- Born: Lydia Frances Polgreen 1975 (age 50–51) United States
- Education: St. John's College Columbia University
- Occupation: Journalist
- Notable credit(s): The Huffington Post The New York Times
- Spouse: Candace Feit

= Lydia Polgreen =

American journalist

Lydia Frances Polgreen (born 1975) is an American journalist. She was editorial director of NYT Global at The New York Times, and the West Africa bureau chief for the same publication, based in Dakar, Senegal, from 2005 to 2009. She also reported from India. She spent much of her early career in Johannesburg, South Africa where she was The New York Times South African Bureau Chief as well. She was editor-in-chief of HuffPost from 2016 to 2020, after which she spent about one year between 2021 and 2022 as the head of content for Gimlet Media. In 2022, after leaving Gimlet, she returned to The New York Times as an opinion columnist.

She has received many honors and awards, among them, the 2009 Livingston Award for Excellence in International Reporting and, in 2011, the Medal for Excellence from Columbia University.

==Education==
Polgreen graduated from St. John's College in 1997 and Columbia University Graduate School of Journalism in 2000.

== Career ==
She started working at The New York Times in 2002.

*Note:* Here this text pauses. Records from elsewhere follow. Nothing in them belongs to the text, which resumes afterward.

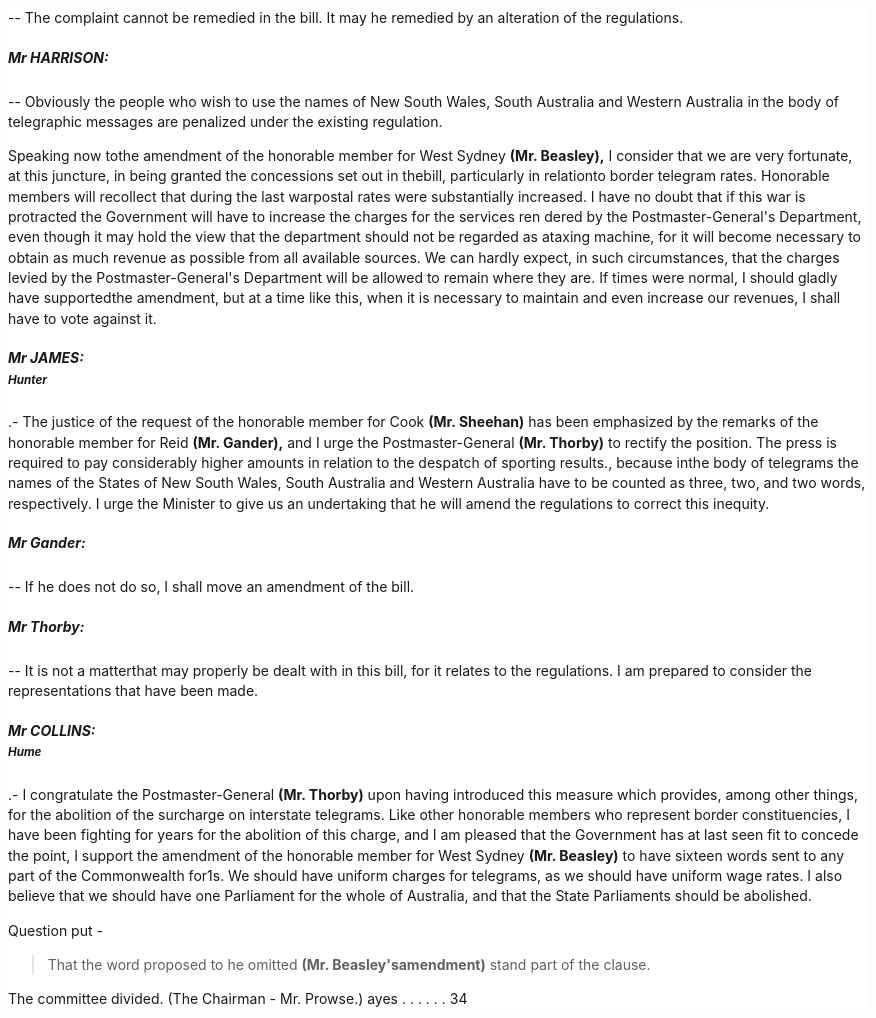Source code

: -- The complaint cannot be remedied in the bill. It may he remedied by an alteration of the regulations. 

##### Mr HARRISON:

-- Obviously the people who wish to use the names of New South Wales, South Australia and Western Australia in the body of telegraphic messages are penalized under the existing regulation. 

Speaking now tothe amendment of the honorable member for West Sydney  **(Mr. Beasley),**  I consider that we are very fortunate, at this juncture, in being granted the concessions set out in thebill, particularly in relationto border telegram rates. Honorable members will recollect that during the last warpostal rates were substantially increased. I have no doubt that if this war is protracted the Government will have to increase the charges for the services ren dered by the Postmaster-General's Department, even though it may hold the view that the department should not be regarded as ataxing machine, for it will become necessary to obtain as much revenue as possible from all available sources. We can hardly expect, in such circumstances, that the charges levied by the Postmaster-General's Department will be allowed to remain where they are. If times were normal, I should gladly have supportedthe amendment, but at a time like this, when it is necessary to maintain and even increase our revenues, I shall have to vote against it. 

##### Mr JAMES:<br><small class="text-muted">Hunter</small>

.- The justice of the request of the honorable member for Cook  **(Mr. Sheehan)**  has been emphasized by the remarks of the honorable member for Reid  **(Mr. Gander),**  and I urge the Postmaster-General  **(Mr. Thorby)**  to rectify the position. The press is required to pay considerably higher amounts in relation to the despatch of sporting results., because inthe body of telegrams the names of the States of New South Wales, South Australia and Western Australia have to be counted as three, two, and two words, respectively. I urge the Minister to give us an undertaking that he will amend the regulations to correct this inequity. 

##### Mr Gander:

-- If he does not do so, I shall move an amendment of the bill. 

##### Mr Thorby:

-- It is not a matterthat may properly be dealt with in this bill, for it relates to the regulations. I am prepared to consider the representations that have been made. 

##### Mr COLLINS:<br><small class="text-muted">Hume</small>

.- I congratulate the Postmaster-General  **(Mr. Thorby)**  upon having introduced this measure which provides, among other things, for the abolition of the surcharge on interstate telegrams. Like other honorable members who represent border constituencies, I have been fighting for years for the abolition of this charge, and I am pleased that the Government has at last seen fit to concede the point, I support the amendment of the honorable member for West Sydney  **(Mr. Beasley)**  to have sixteen words sent to any part of the Commonwealth for1s. We should have uniform charges for telegrams, as we should have uniform wage rates. I also believe that we should have one Parliament for the whole of Australia, and that the State Parliaments should be abolished. 

Question put - 

  >That the word proposed to he omitted  **(Mr. Beasley'samendment)**  stand part of the clause. 

The committee divided. (The Chairman - Mr. Prowse.) ayes . .  . .  . . 34
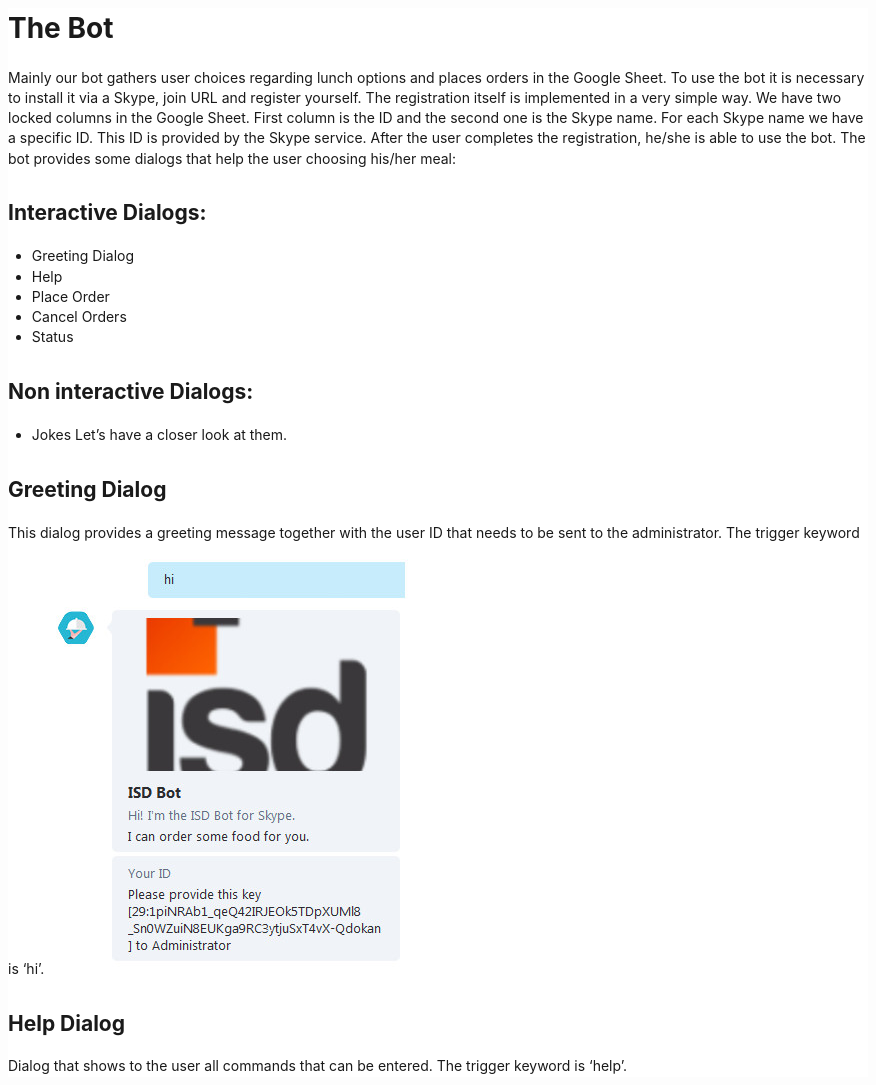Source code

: # The Bot
Mainly our bot gathers user choices regarding lunch options and places orders in the Google Sheet. To use the bot it is necessary to install it via a Skype, join URL and register yourself. The registration itself is implemented in a very simple way. We have two locked columns in the Google Sheet. First column is the ID and the second one is the Skype name. For each Skype name we have a specific ID. This ID is provided by the Skype service. After the user completes the registration, he/she is able to use the bot. The bot provides some dialogs that help the user choosing his/her meal:

## Interactive Dialogs:

* Greeting Dialog
* Help
* Place Order
* Cancel Orders
* Status
## Non interactive Dialogs:

* Jokes
Let’s have a closer look at them.

## Greeting Dialog
This dialog provides a greeting message together with the user ID that needs to be sent to the administrator. The trigger keyword is ‘hi’.
![greeting-dialog](images/1520266577264.jpeg)

## Help **Dialog**
Dialog that shows to the user all commands that can be entered. The trigger keyword is ‘help’.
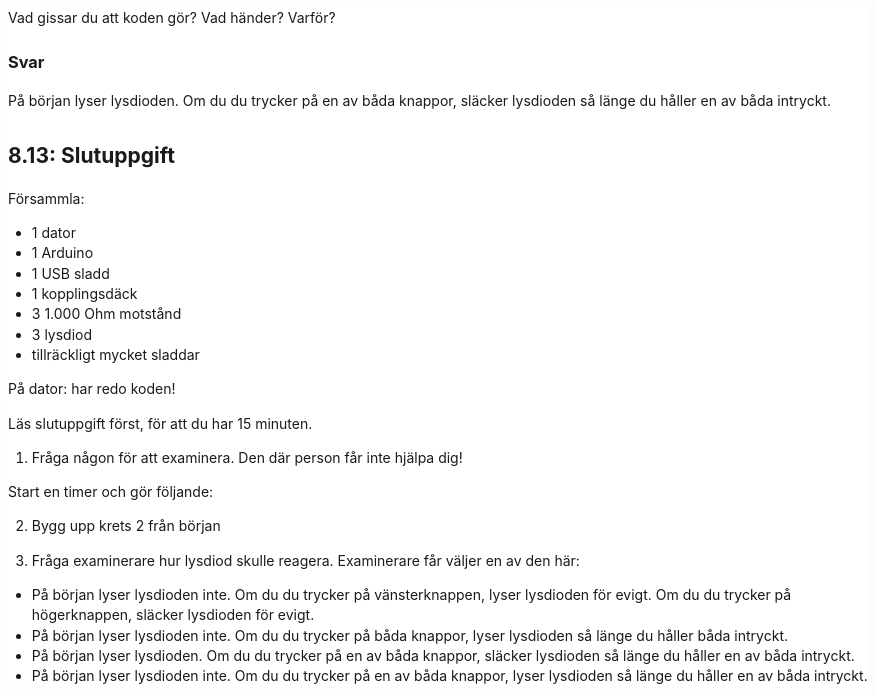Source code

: Vad gissar du att koden gör? Vad händer? Varför?

### Svar

På början lyser lysdioden.
Om du du trycker på en av båda knappor, 
släcker lysdioden så länge du håller en av båda intryckt.

## 8.13: Slutuppgift

Försammla:

 * 1 dator
 * 1 Arduino
 * 1 USB sladd
 * 1 kopplingsdäck
 * 3 1.000 Ohm motstånd
 * 3 lysdiod
 * tillräckligt mycket sladdar

På dator: har redo koden!

Läs slutuppgift först, för att du har 15 minuten.

1. Fråga någon för att examinera. Den där person får inte hjälpa dig!

Start en timer och gör följande:

2. Bygg upp krets 2 från början

3. Fråga examinerare hur lysdiod skulle reagera. Examinerare får väljer en av den här:

- På början lyser lysdioden inte. Om du du trycker på vänsterknappen, lyser lysdioden för evigt. Om du du trycker på högerknappen, släcker lysdioden för evigt.
- På början lyser lysdioden inte. Om du du trycker på båda knappor, lyser lysdioden så länge du håller båda intryckt.
- På början lyser lysdioden. Om du du trycker på en av båda knappor, släcker lysdioden så länge du håller en av båda intryckt.
- På början lyser lysdioden inte. Om du du trycker på en av båda knappor, lyser lysdioden så länge du håller en av båda intryckt.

In 2006, she received a George Polk Award in Foreign Reporting from Long Island University for her coverage of ethnic violence in the Darfur region of Sudan.

In February 2008, she covered the Battle of N'Djamena in Chad. Some of her work in N’Djamena was illustrated by the French freelance photographer Benedicte Kurzen.

In April 2016, she became the editorial director of NYT Global for The New York Times. On December 6, 2016, she left The New York Times to succeed the founder of The Huffington Post, Arianna Huffington, as editor-in-chief.

In 2021, she was named to Fast Company's Queer 50 list.

==Personal life==
Polgreen's mother is originally from Ethiopia, and her father was a white American.

Polgreen is married to Candace Feit, a documentary photographer. In November 2017, Polgreen was nominated to Out magazine's "OUT100" for 2017 in recognition of her work and visibility. She identifies as both Black and White; as American and African (she was born in America); as a woman; and as a lesbian.